The World Privacy Forum filed a pair of comments about a US Department of Justice proposal regarding treatment of insider threat records at the FBI. Our first comments respond to a Systems of Records notice, our second comments respond to a Notice of Proposed Rulemaking on the same issue.

In our first set of comments on the System of Records Notice, we strongly objected that the DOJ did not provide a method for electronic submission of comments. Because of the short time frame for comments combined with the difficulties of sending mail to Federal agencies through the Postal Service due to security screening requirements, public commenters had little ability to properly respond to the notice. The World Privacy Forum strongly believes that this circumstance should not happen again with any Privacy Act request for public comment. We also had substantive comments on the SORN regarding definitions, and blanket routine uses that if implemented would create loopholes in oversight.

Our second set of comments to the Department of Justice is focused on the Department’s Notice of Proposed Rulemaking. This proposal on the FBI Insider Threat System seeks to add new exemptions to a Privacy Act System of Records. Our main concern in the exemption was that the Department is exempting itself from the fairness standard in the Privacy Act of 1974, a poor precedent.

A system of records for insider threats has the potential to make decisions about individuals that could have very serious consequences. As the OMB Guidelines state, there are no absolute data quality standards, and a considerable amount of judgment is essential and is already built into the statute. We suggested in our comments that the exemption be dropped entirely or recast so that it does not treat the collection of information and the use of that information to make a determination in the same manner.

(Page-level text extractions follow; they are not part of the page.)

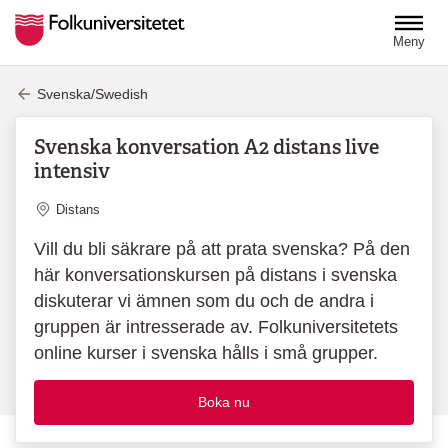
Hoppa till huvudinnehåll
Meny
Svenska/Swedish
Svenska konversation A2 distans live
intensiv
Plats
Distans
Vill du bli säkrare på att prata svenska? På den
här konversationskursen på distans i svenska
diskuterar vi ämnen som du och de andra i
gruppen är intresserade av. Folkuniversitetets
online kurser i svenska hålls i små grupper.
Boka nu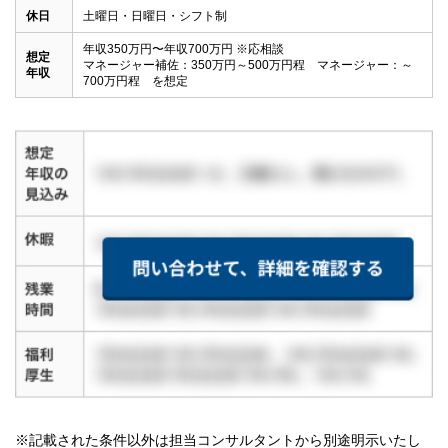
休日
土曜日・日曜日・シフト制
年収350万円〜年収700万円 ※応相談

想定
マネージャー補佐：350万円～500万円程　マネージャー：～
年収
700万円程　を想定
※記載された条件以外は担当コンサルタントから別途明示いたし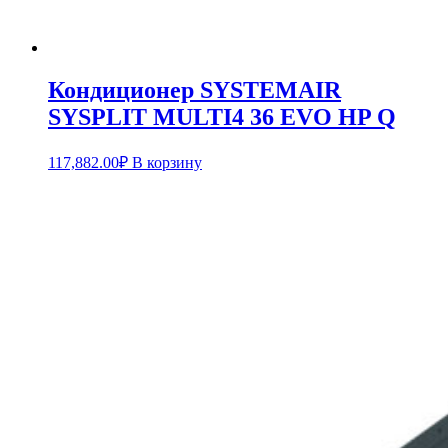
Кондиционер SYSTEMAIR
SYSPLIT MULTI4 36 EVO HP Q
117,882.00
₽
В корзину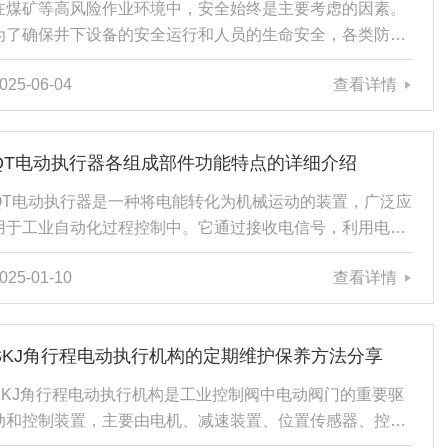
在煤矿等高风险作业环境中，安全始终是主要考虑的因素。
命。二、减速传动机构1、精确传动减速机通过齿轮组或多
为了确保井下设备的安全运行和人员的生命安全，各类防爆
级蜗轮蜗...
设备的应用显得尤为重要。隔爆型矿用电动蝶阀作为一种专
025-06-04
查看详情
门设计用于易燃易爆环境的阀门产品，在矿山通风、排水及
气体输送系统中发挥着重要的作用。本文将详细介绍隔爆型
矿用电动蝶阀的特点、应用场景及其对矿山安全的重要性。
QT电动执行器各组成部件功能特点的详细介绍
一、结构特点与工作原理隔爆型矿用电动蝶阀采用了特殊的
隔爆设计，能够在存在爆炸性气体或粉尘的危险场所正常工
QT电动执行器是一种将电能转化为机械运动的装置，广泛应
作。其主要组成部分包括阀体、阀板、电动执行机构以及隔
用于工业自动化过程控制中。它通过接收电信号，利用电动
爆外壳。阀体...
机驱动，实现对阀门、泵、门窗等设备的远程控制和调节，
025-01-10
查看详情
具有能源取用方便、信号传输速度快、便于集中控制、灵敏
度和精度高等优点。以下是关于QT电动执行器各组成部件功
能特点的详细介绍，希望能够帮助到您。1、电机：电机是
SKJ角行程电动执行机构的定期维护保养方法分享
核心组件，主要负责将电能转换为机械能，驱动运动。电机
的功率大小直接影响到执行器的扭矩和速度，不同的应用场
SKJ角行程电动执行机构是工业控制阀中电动阀门的重要驱
景需要选择适合的电机功率。2、减速机：减速机通常与电
动和控制装置，主要由电机、减速装置、位置传感器、控制
机相连接...
单元及机械传动机构组成，接收来自上位系统的控制信号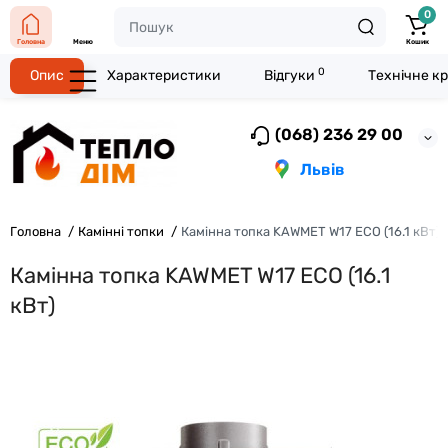
0
Головна
Меню
Кошик
0
Опис
Характеристики
Відгуки
Технічне к
(068) 236 29 00
Львів
Головна
Камінні топки
Камінна топка KAWMET W17 ECO (16.1 кВт)
Камінна топка KAWMET W17 ECO (16.1
кВт)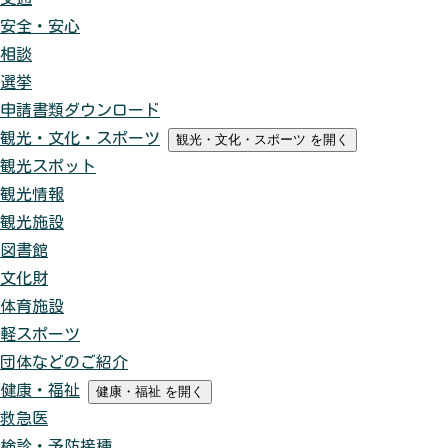
安全・安心
相談
選挙
申請書類ダウンロード
観光・文化・スポーツ
観光・文化・スポーツ
を開く
観光スポット
観光情報
観光施設
図書館
文化財
体育施設
軽スポーツ
団体などのご紹介
健康・福祉
健康・福祉
を開く
救急医
検診・予防接種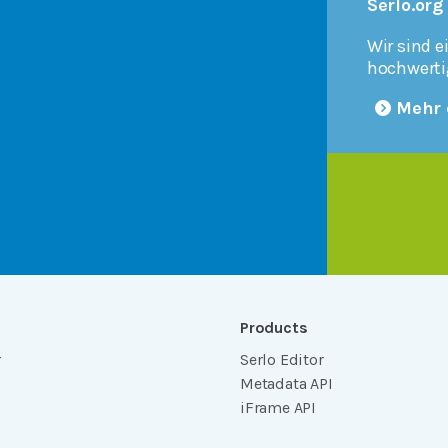
Serlo.org
Wir sind e
hochwerti
Mehr 
Products
r
Serlo Editor
Metadata API
iFrame API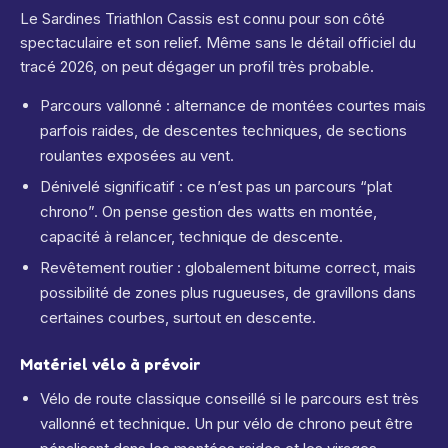
Le Sardines Triathlon Cassis est connu pour son côté
spectaculaire et son relief.
Même sans le détail officiel du
tracé 2026, on peut dégager un profil très probable.
Parcours vallonné : alternance de montées courtes mais
parfois raides, de descentes techniques, de sections
roulantes exposées au vent.
Dénivelé significatif : ce n’est pas un parcours “plat
chrono”. On pense gestion des watts en montée,
capacité à relancer, technique de descente.
Revêtement routier : globalement bitume correct, mais
possibilité de zones plus rugueuses, de gravillons dans
certaines courbes, surtout en descente.
Matériel vélo à prévoir
Vélo de route classique conseillé si le parcours est très
vallonné et technique. Un pur vélo de chrono peut être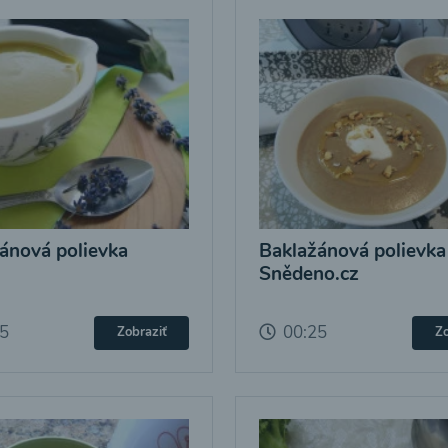
ánová polievka
Baklažánová polievka
Snědeno.cz
25
00:25
Zobraziť
Zo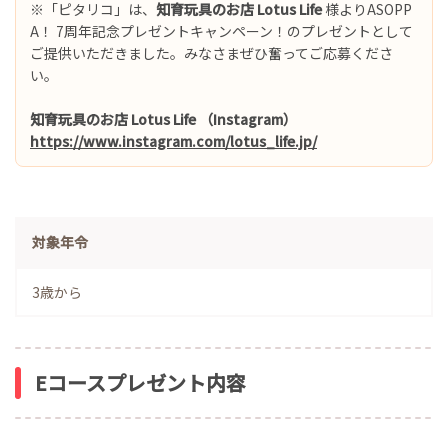
※「ピタリコ」は、
知育玩具のお店 Lotus Life
様よりASOPP
A！ 7周年記念プレゼントキャンペーン！のプレゼントとして
ご提供いただきました。みなさまぜひ奮ってご応募くださ
い。
知育玩具のお店 Lotus Life （Instagram）
https://www.instagram.com/lotus_life.jp/
対象年令
3歳から
Eコースプレゼント内容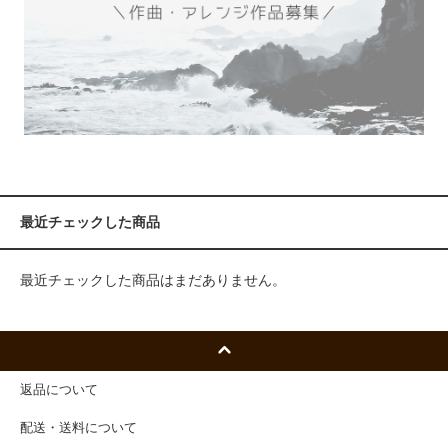
最近チェックした商品
最近チェックした商品はまだありません。
返品について
配送・送料について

We do not see a justification for claiming the right to make determinations without any standards of reasonable accuracy, relevance, timeliness and completeness and without addressing the fairness obligation. This is a serious point, particularly in light of the need for decisional integrity based upon data. We do not see these fairness provisions as interfering with the goals of the system of records or as hindering the nature of investigations.